# 형제 있어요?



## ハチ子

Hello ^_^ 
The sentence I wrote in the title of the topic is right... right?
But I was wondering, why this is not 형제 가 있어요? ..
With 가 

The question is “Do you have brothers?”

Thank you and Happy New Year!


----------



## Hyperpolyglot

형 하고 남동생*이* 있어요?


----------



## boomluck

Yes, I think the sentence is right. 

There must be a reason why '가' is not used there, but unfortunately, I don't know why. 
In my opinion, it is a habit of Koreans. When we speak casually, we omit some words. But when we write formally, we should be careful about omitting words.


----------



## ハチ子

ahaaaa I see ^__^
in fact, it is in my book that it is written so.
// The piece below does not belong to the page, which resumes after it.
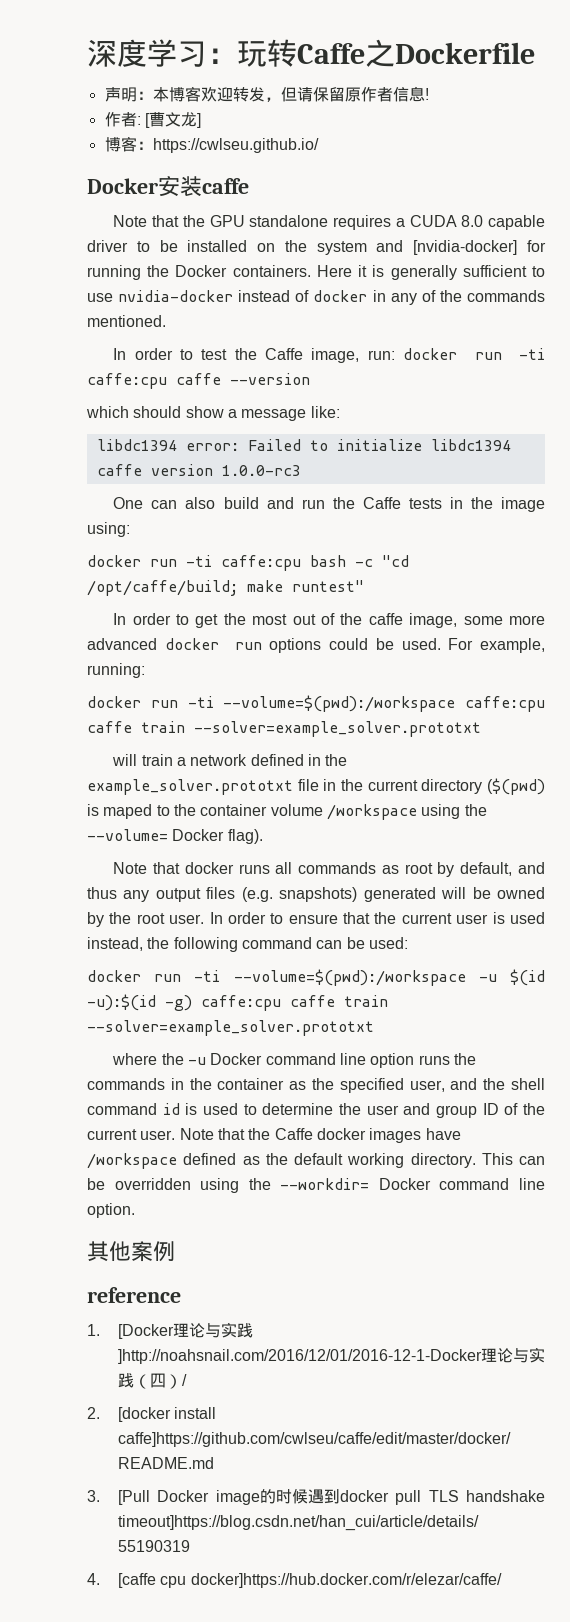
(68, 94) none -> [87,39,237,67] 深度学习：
To tell more precisely, in one ofthe dialogues of the book.
Then I was wondering if "형제 가 있어요?" would be an error with "ka" there.

Hmm... let's learn it without the "ka" I guess ^^; 
thank you again!! Have a nice day


----------



## Hyperpolyglot

ka is more like 카, 가 is more like ga


----------



## ハチ子

thank you Hyper ^_^


----------



## cherine

ハチ子 said:


> Hmm... let's learn it without the "ka" I guess ^^;


Koreans tend to drop many particles when speaking, but it's always better to learn the correct or standard way so that you can write properly and understand those who do.


----------



## user829220

If we want to put 가, 
we can say 형제가 있’나’요 
It is kind of nuance things i think..
There are no rules
I just think 형제가 있어요? is sounds weird.


----------